The Ethereum-blockchain size will not exceed 1TB anytime soon.
Afri Schoedon Nov 29 '17 Updated on Dec 17, 2017
Before diving into this article, please read the two disclosures about my involvement (1,2) and the one on data accuracy (3) at the bottom of the article.
At least once a month someone posts a chart on r/ethereum predicting the blockchain size of Ethereum will soon exceed 1 TB. I want to take that chance to clean up with some stories around the Ethereum-blockchain size in this article and try to explain why this chart is technically correct, but not the full picture.
Let's have a look at this chart first. It shows the complete data directory size of an Ethereum node (red), Geth in this case, and a Bitcoin node (blue), probably Bitcoin-Core, plotted over time.

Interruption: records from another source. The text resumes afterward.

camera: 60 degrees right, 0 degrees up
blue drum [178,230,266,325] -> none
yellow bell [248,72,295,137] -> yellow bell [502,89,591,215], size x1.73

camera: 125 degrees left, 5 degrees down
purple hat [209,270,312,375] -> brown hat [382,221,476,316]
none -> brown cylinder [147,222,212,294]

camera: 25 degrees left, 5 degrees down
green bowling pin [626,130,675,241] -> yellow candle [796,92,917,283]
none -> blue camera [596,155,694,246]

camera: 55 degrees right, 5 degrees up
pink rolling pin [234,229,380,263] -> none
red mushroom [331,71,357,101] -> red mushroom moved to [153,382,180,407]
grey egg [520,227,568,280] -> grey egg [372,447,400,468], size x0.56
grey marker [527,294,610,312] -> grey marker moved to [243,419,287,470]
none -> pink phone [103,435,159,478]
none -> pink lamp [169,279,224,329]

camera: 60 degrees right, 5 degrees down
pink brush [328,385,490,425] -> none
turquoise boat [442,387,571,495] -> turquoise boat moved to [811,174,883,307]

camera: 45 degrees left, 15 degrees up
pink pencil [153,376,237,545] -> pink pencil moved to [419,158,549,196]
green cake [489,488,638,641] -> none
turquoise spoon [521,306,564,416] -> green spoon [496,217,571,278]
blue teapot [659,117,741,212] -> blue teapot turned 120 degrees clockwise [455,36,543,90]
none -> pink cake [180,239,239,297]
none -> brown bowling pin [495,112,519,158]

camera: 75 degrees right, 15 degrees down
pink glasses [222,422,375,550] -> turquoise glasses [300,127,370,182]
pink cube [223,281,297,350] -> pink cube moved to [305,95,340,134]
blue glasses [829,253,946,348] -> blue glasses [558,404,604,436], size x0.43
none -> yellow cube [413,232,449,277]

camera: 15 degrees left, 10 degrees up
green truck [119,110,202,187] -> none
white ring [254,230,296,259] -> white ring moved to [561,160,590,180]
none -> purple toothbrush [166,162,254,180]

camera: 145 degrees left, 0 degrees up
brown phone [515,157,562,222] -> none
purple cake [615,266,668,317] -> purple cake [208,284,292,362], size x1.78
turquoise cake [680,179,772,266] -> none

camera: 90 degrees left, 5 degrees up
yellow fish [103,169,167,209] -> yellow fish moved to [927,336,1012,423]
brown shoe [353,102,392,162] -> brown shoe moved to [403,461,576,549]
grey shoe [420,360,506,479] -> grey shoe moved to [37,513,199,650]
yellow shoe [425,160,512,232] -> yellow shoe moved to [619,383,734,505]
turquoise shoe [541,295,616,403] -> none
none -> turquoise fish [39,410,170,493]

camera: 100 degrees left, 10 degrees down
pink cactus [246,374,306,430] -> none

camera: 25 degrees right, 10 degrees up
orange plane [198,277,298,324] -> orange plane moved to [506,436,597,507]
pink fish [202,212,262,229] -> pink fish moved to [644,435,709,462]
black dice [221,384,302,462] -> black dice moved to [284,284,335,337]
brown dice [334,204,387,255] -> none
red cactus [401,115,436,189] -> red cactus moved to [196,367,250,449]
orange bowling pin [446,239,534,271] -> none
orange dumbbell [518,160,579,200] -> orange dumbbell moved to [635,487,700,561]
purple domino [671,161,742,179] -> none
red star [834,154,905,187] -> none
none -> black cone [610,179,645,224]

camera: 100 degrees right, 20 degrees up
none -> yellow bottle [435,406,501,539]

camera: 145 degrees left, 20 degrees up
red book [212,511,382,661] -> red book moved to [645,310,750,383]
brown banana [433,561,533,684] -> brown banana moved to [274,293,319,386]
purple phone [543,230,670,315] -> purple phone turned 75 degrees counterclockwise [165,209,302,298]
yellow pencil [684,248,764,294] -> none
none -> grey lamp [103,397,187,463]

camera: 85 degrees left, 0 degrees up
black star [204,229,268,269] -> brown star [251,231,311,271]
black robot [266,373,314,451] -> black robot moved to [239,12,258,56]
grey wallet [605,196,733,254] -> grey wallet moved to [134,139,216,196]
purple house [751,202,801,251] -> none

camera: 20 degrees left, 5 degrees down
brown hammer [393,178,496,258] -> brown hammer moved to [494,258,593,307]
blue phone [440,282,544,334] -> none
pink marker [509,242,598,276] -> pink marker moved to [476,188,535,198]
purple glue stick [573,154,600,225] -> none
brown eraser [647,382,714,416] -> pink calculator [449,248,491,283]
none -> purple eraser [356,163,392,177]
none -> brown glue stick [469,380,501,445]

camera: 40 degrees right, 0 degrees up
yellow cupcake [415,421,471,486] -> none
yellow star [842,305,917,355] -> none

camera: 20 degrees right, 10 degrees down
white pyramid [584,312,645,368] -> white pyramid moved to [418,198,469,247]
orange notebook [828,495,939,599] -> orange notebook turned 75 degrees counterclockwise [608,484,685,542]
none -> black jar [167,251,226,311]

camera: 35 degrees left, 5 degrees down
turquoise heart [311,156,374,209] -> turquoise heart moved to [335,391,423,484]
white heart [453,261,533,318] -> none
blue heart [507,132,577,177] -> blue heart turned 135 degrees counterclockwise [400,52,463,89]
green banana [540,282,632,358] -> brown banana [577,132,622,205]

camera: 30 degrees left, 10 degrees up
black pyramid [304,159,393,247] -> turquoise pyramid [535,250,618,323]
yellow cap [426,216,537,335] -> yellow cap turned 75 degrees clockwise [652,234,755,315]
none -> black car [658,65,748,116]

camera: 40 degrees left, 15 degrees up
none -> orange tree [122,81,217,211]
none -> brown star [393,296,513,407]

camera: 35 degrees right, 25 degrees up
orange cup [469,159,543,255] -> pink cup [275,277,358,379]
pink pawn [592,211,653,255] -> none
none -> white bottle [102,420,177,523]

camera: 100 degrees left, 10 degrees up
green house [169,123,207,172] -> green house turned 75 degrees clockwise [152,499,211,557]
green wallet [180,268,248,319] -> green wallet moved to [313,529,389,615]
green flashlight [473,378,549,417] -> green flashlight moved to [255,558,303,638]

While the Bitcoin graph is moving slightly upwards in a seemingly linear inclination, the Ethereum graph reminds the reader of an exponential growing slope.
Users accusing Ethereum of blockchain-bloat are not far off with their assumptions. But actually, not the chain is bloated but the Ethereum state. I want to examine some terminology from the Whitepaper before proceeding.
- Block. A bundle of transactions which, after proper execution, update the state. Each transaction-bundling block gets a number, has some difficulty, and contains the most recent state.
- State. The state is made up of all initialized Ethereum accounts. At the time of writing, there are around 12 million known accounts and contracts growing at a rate of roughly 100k new accounts per day.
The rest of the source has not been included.